▶ [WHAT IS REQUIRED]: Without including any images, repeat the listing below exactly.

Start of SUPPLIED INFORMATION

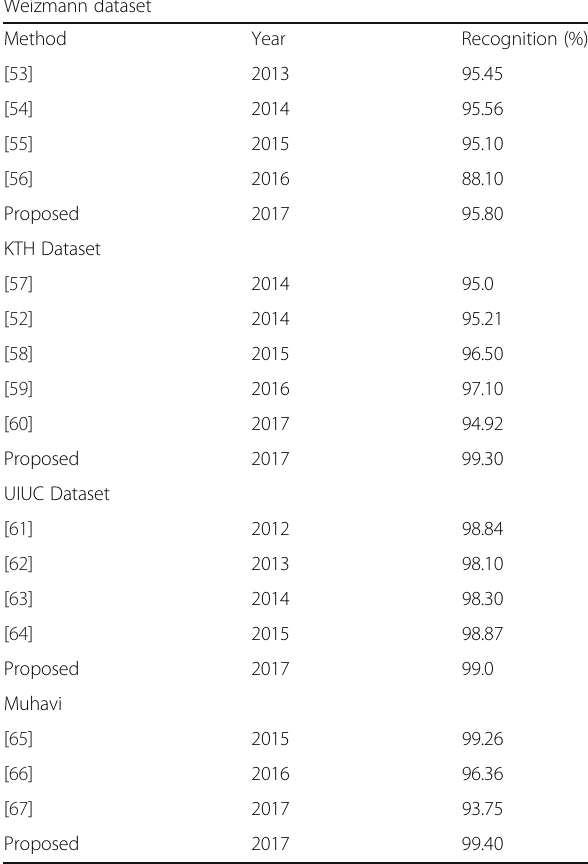
Table 14 Comparison of recognition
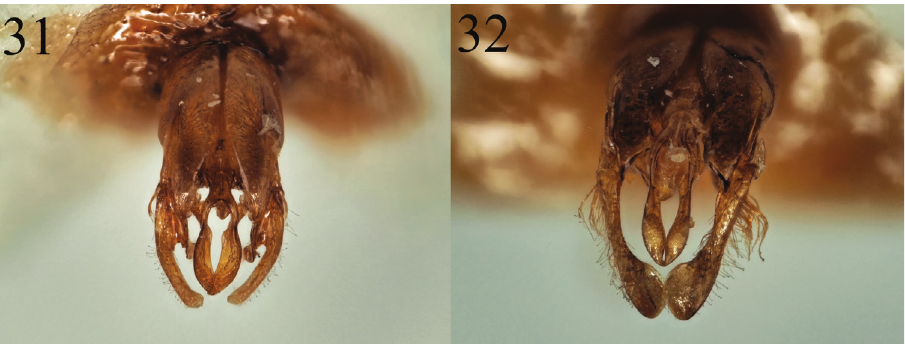
(Fig. 5) ........................................................................ Avpanurgus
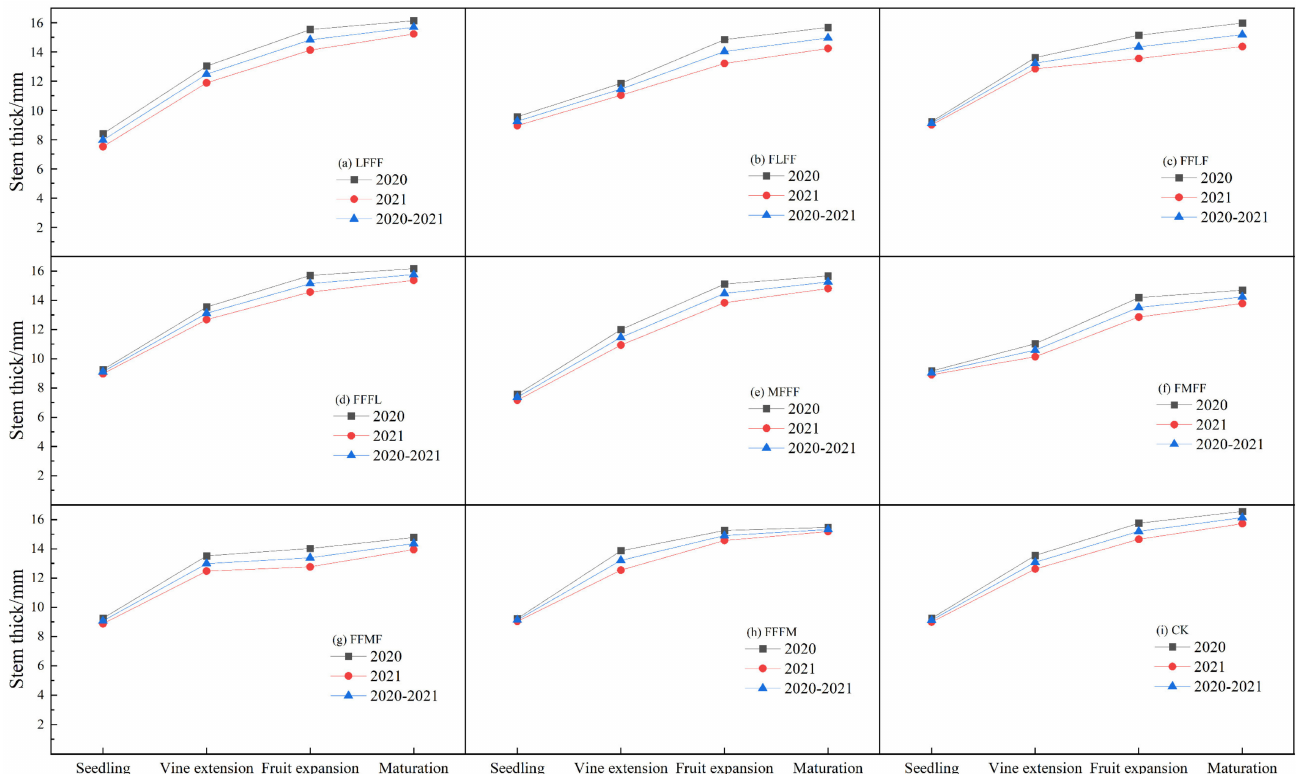
Figure 4. Effects of drip irrigation under mulch on the stem thickness of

End of SUPPLIED INFORMATION

▶ [ANSWER FOR THE TASK]:
Table 14 Comparison of recognition
(Fig. 5) ........................................................................ Avpanurgus
Figure 4. Effects of drip irrigation under mulch on the stem thickness of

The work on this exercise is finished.